Vault provider implementation

[ramizpolic]

Summary

To add Vault provider in a way that is backwards compatible between secret-init and vault-env, we need to consider the way they handle configuration flows.

Vault-env

1. Solution specific configs use VAULT_ENV_* env format with the exceptions of VAULT_LOG_LEVEL and VAULT_LOG_JSON

2. Provider specific configs use VAULT_* env format (note that the only supported provider is Vault)

Secret-init

1. Solution specific configs should use SECRET_INIT_* env format

Backwards compatibility will not be respected for these configs between vault-env due to standard differences.
For example, using VAULT_ENV_* (or even VAULT_LOG_LEVEL) to configure secret-init does not make much sense.
We can easily compile a list of different vars between the two solutions for tracking.

2. Provider specific configs should use {PROVIDER}_ env format. In addition, {provider}: prefix in a given env variable value indicates which provider needs to perform the injection/env substituion.

File provider can use FILE_ env name prefix for its configs and file: env value prefix to indicate its usage. For example:

• Configuration: FILE_MOUNT_PATH=/secrets
• Usage: INJECTED_VIA_FILE=file:example (note that the actual host path is /secrets/example)
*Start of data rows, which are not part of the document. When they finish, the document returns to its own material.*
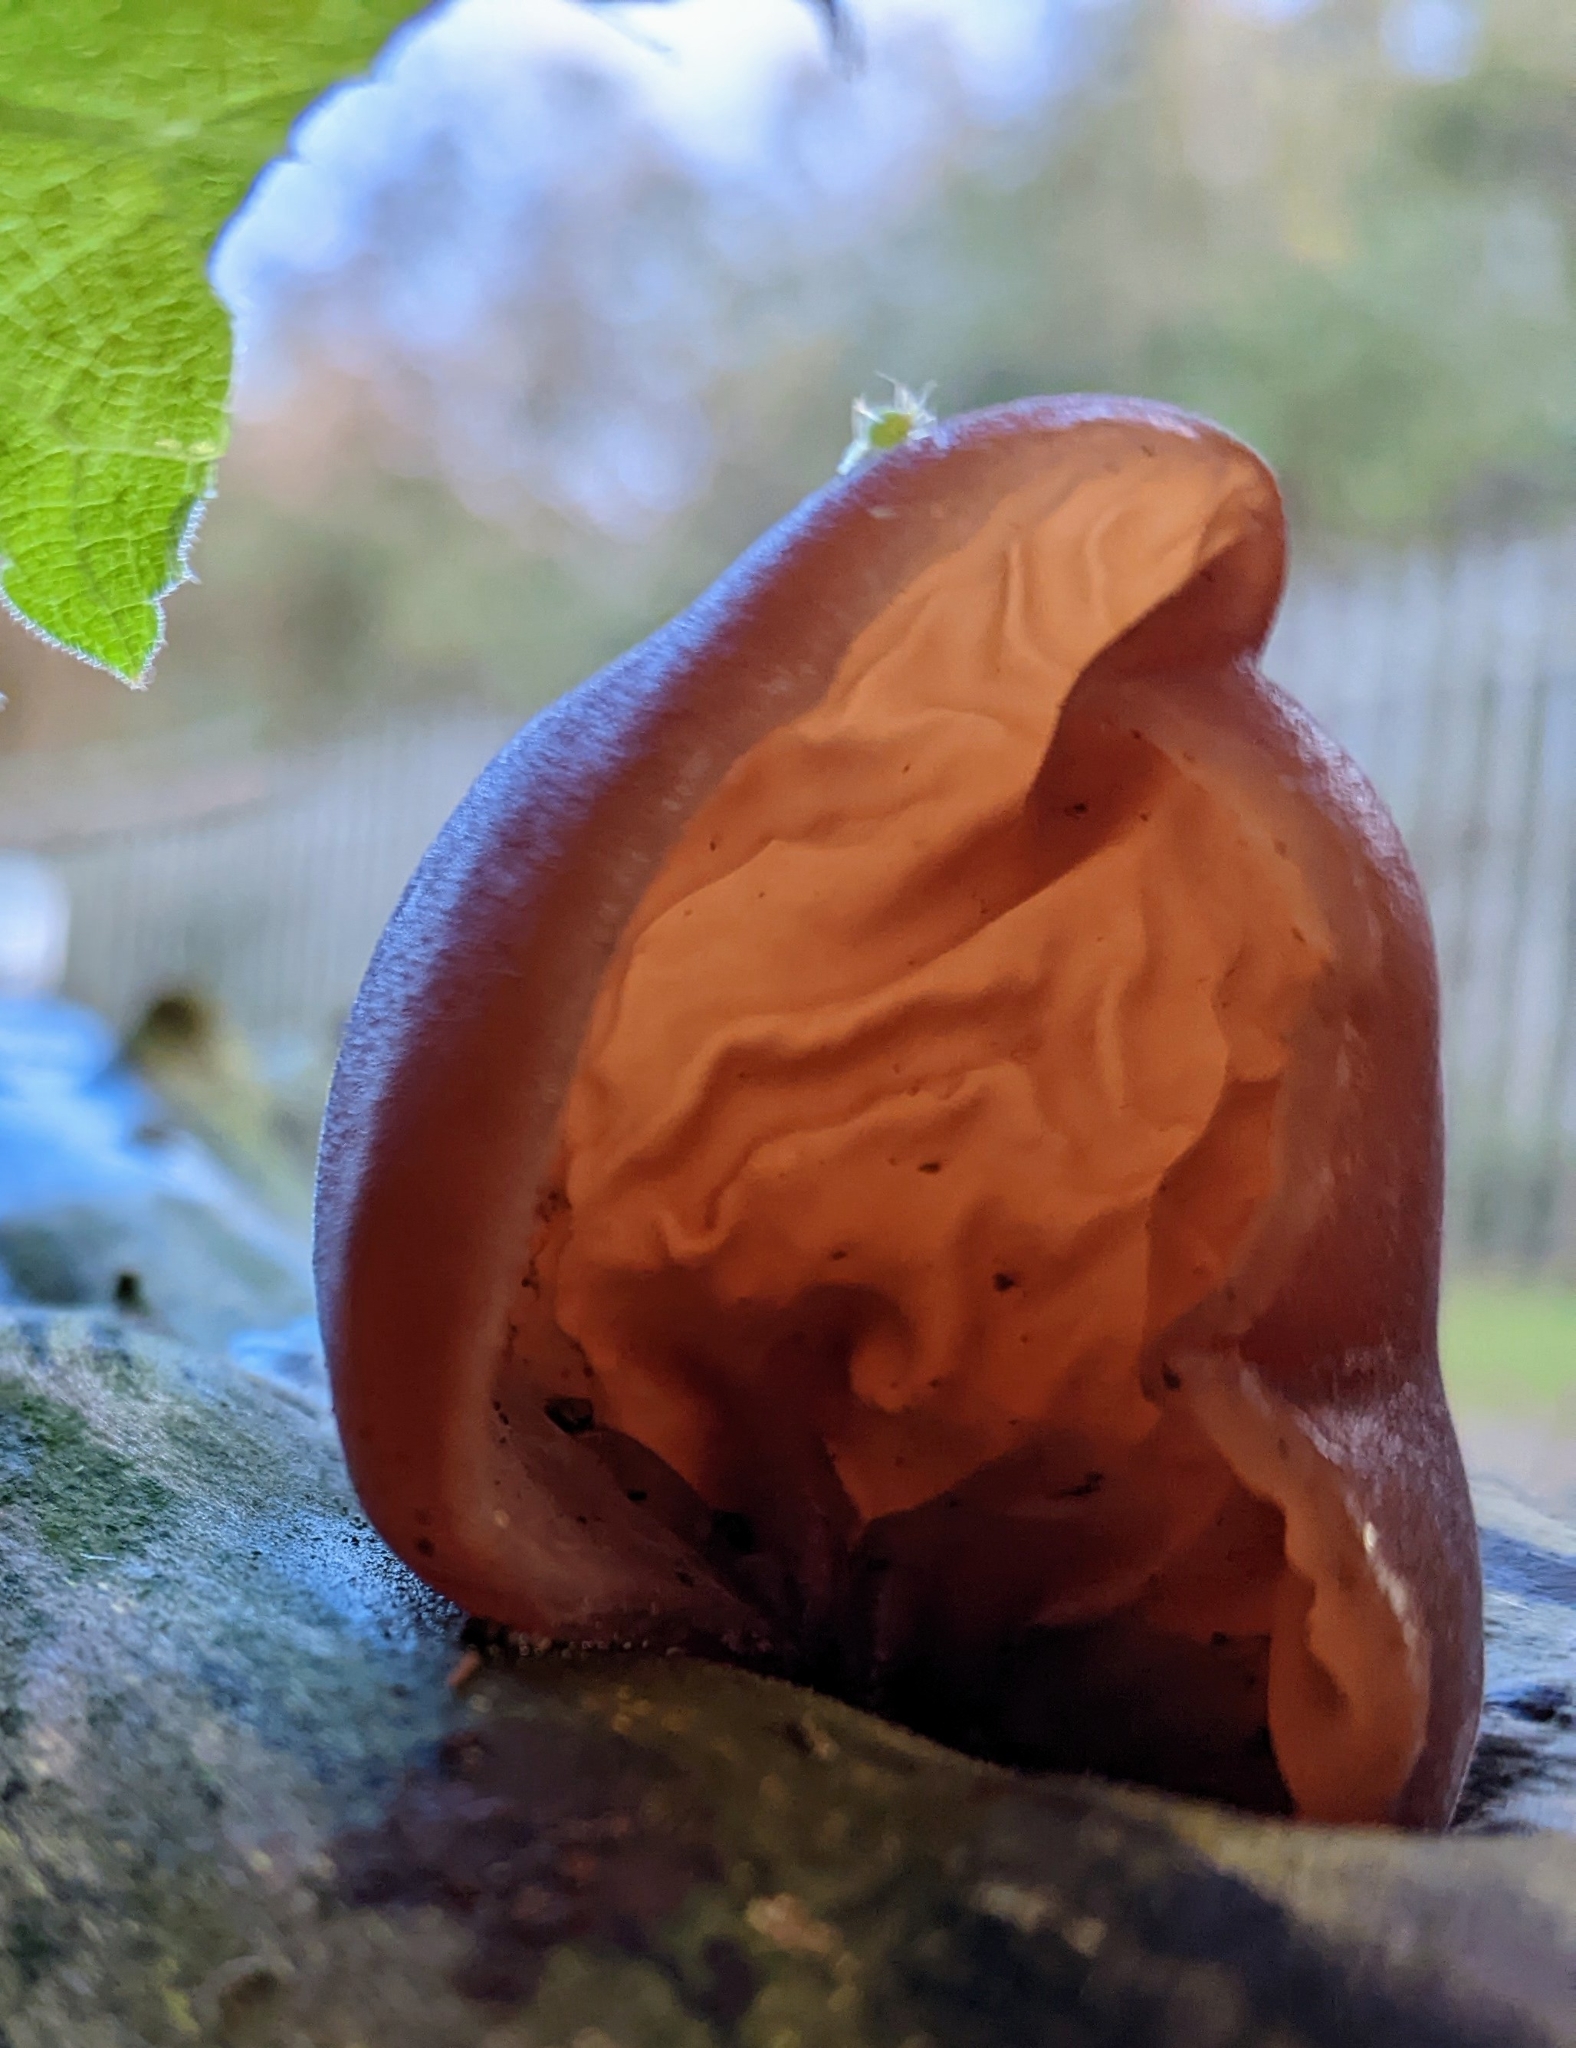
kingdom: Fungi
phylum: Basidiomycota
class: Agaricomycetes
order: Auriculariales
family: Auriculariaceae
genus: Auricularia
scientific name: Auricularia auricula-judae
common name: Jelly ear
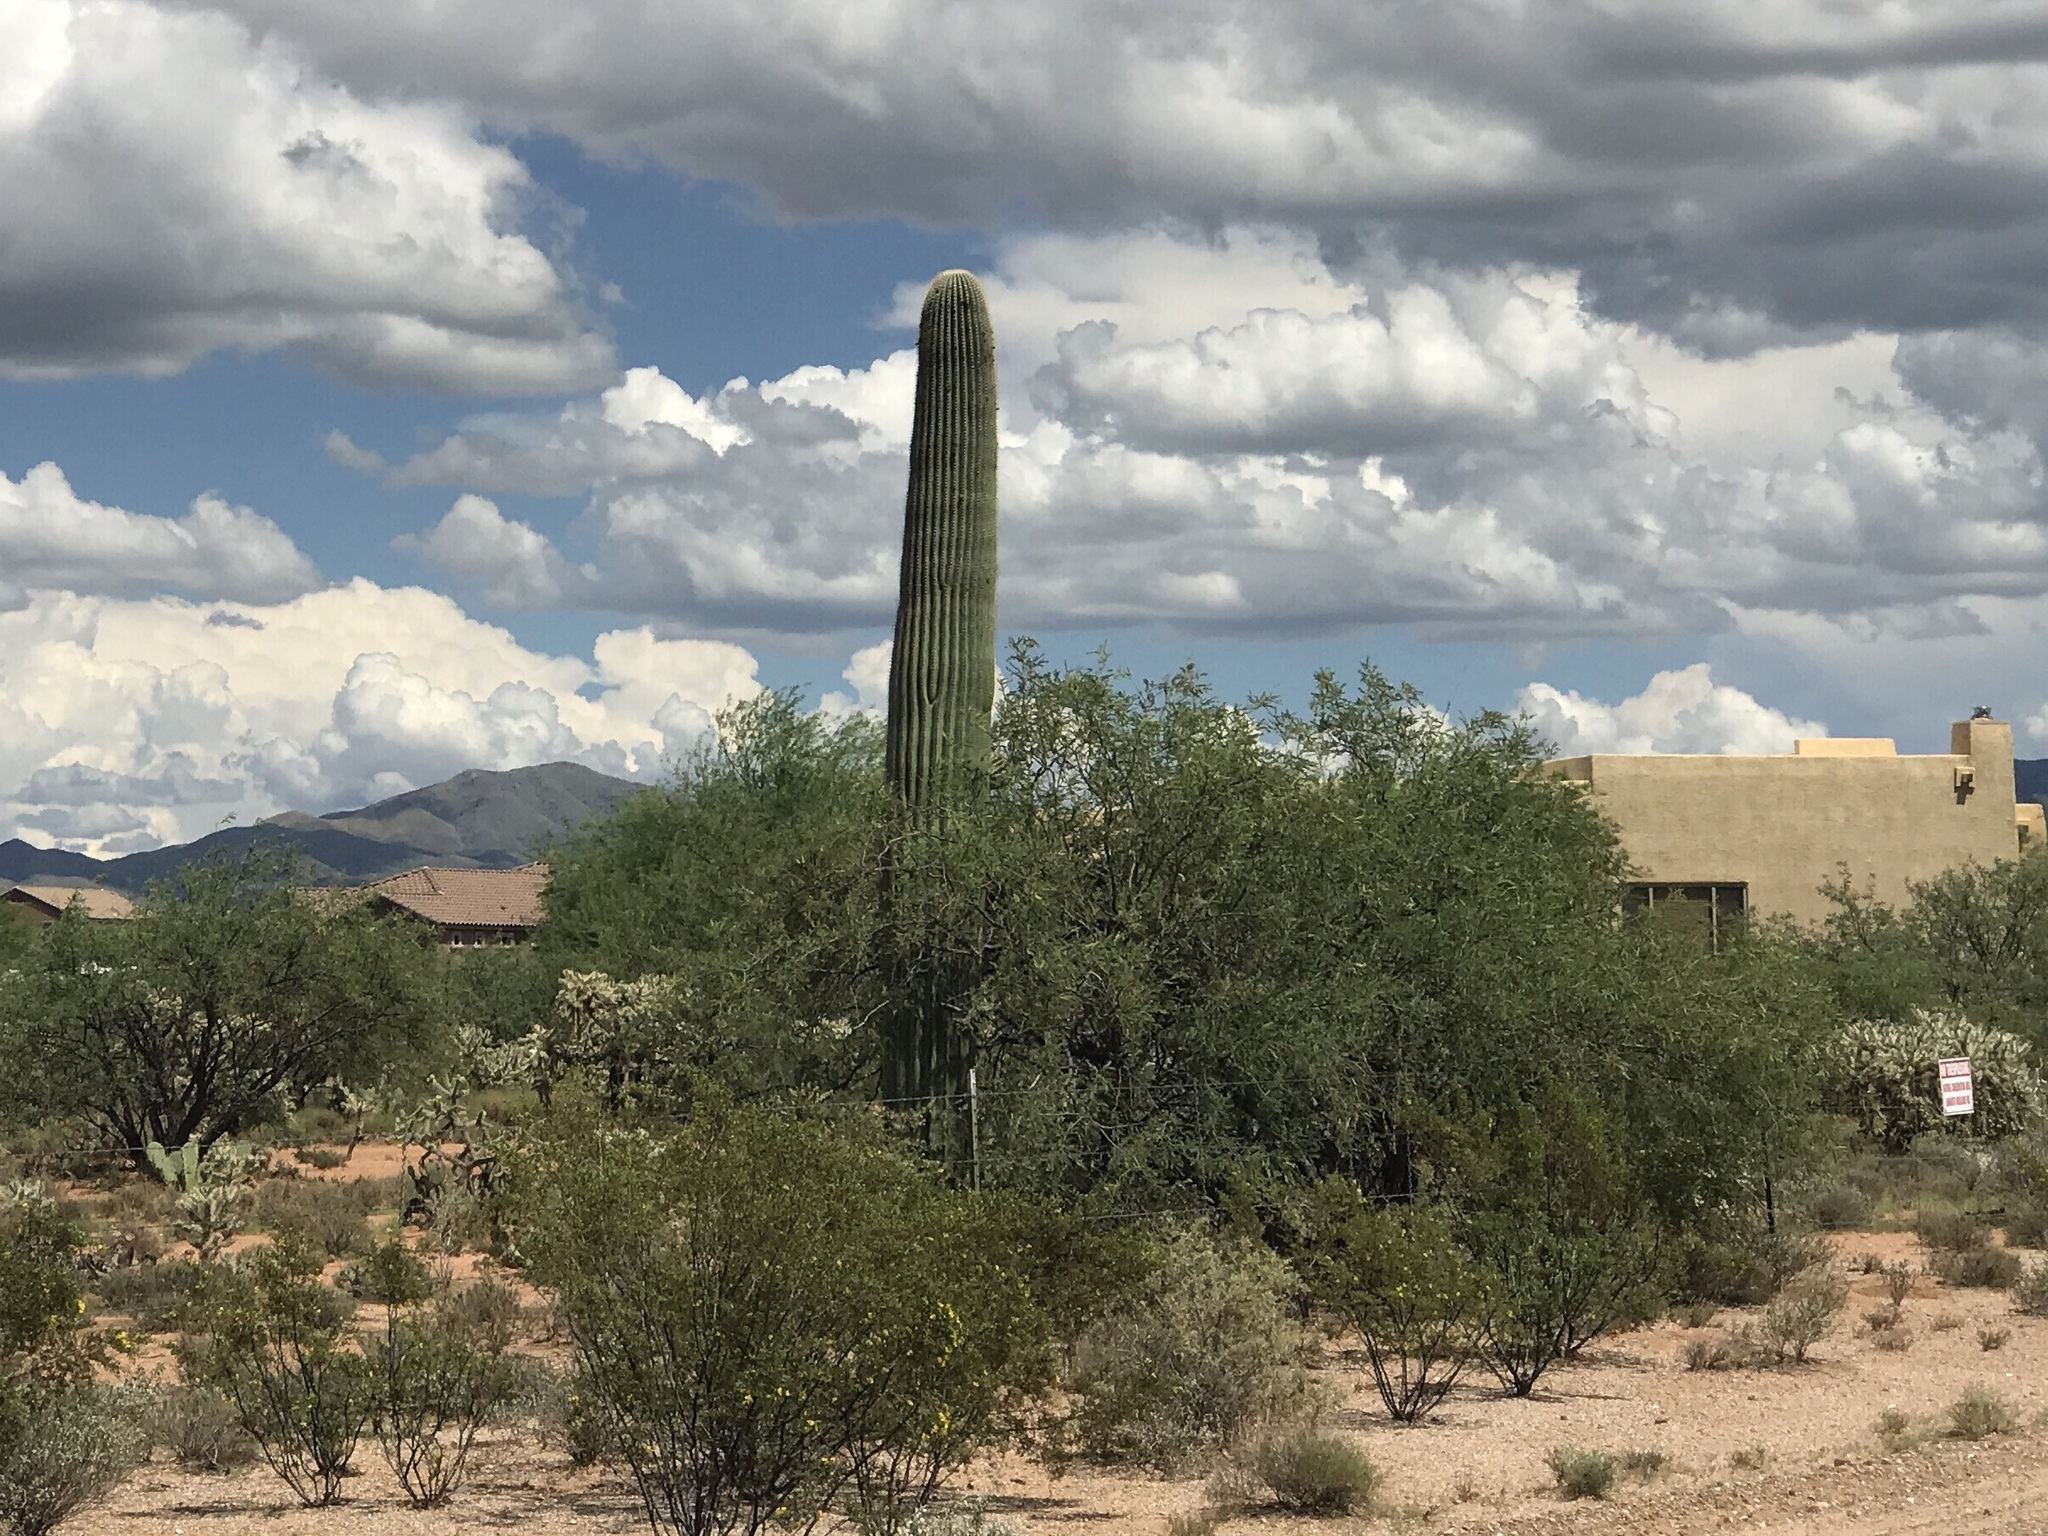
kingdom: Plantae
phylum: Tracheophyta
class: Magnoliopsida
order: Caryophyllales
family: Cactaceae
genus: Carnegiea
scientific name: Carnegiea gigantea
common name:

Vault provider can use VAULT_ env name prefix for its configs and vault: env value prefix to indicate its usage. For example:

• Configuration: VAULT_ADDR=http://vault, VAULT_TOKEN_FILE=/path/to/token
• Usage: INJECTED_VIA_VAULT=vault:secret/data/example#KEY

With this approach, we preserve backwards compatibility between vault-env and secret-init related to the actual Vault provider.
However, please note that other env value prefixes are supported by vault-sdk/injector (e.g. >>vault:) which needs to be further checked.

Notes

• How to handle blacklistable envs per provider? For example, Vault blacklists certain evs from injection.
  • We can keep track of the blacklisted envs as part of provider configs. Each provider can then define its own list of blacklisted envs. Since we will keep track of all the created/used providers in one place, we can easily get the overall list of all blacklisted envs.
• Only one instance of the same provider can be used (i.e. we can have both file and vault provider in a single run, but not two different vault providers).
  • Not feasible to support multiple instance of the same provider since we use explicit envs to control per-provider configuration, same as in vault-env. Changing it would require redesigning the whole flow.

Implementation

1. Change the solution specific envs to use the new format (SECRET_INIT_)
2. Make the providers take control of their configs. For example:

// file: provider/file/config.go

type Config struct {
	MountPath string `json:"mountPath"` // loaded from FILE_MOUNT_PATH env
}

func LoadConfig() (*Config, error) {} // load

// file: provider/file/file.go

func NewProvider(cfg *Config) (provider.Provider, error) {} // create

3. TODO: @ramizpolic add steps on how to handle creation of multiple providers and how to handle blacklisted envs for each provider

[csatib02]

I also found 2 environment variable that uses solution-specific formatting, but it is provider-specific:

VAULT_ENV_FROM_PATH:

"Comma-delimited list of vault paths to pull in all secrets as environment variables, which also supports versioning (since vault-env v1.21.1)."

VAULT_ENV_PASSTHROUGH:

"Comma separated list of VAULT_* related environment variables to pass through to vault-env to the main process. E.g. VAULT_ADDR,VAULT_ROLE."

Source: BV-Docs

It should be changed to provider-specific formatting, therefore used with VAULT_ prefix.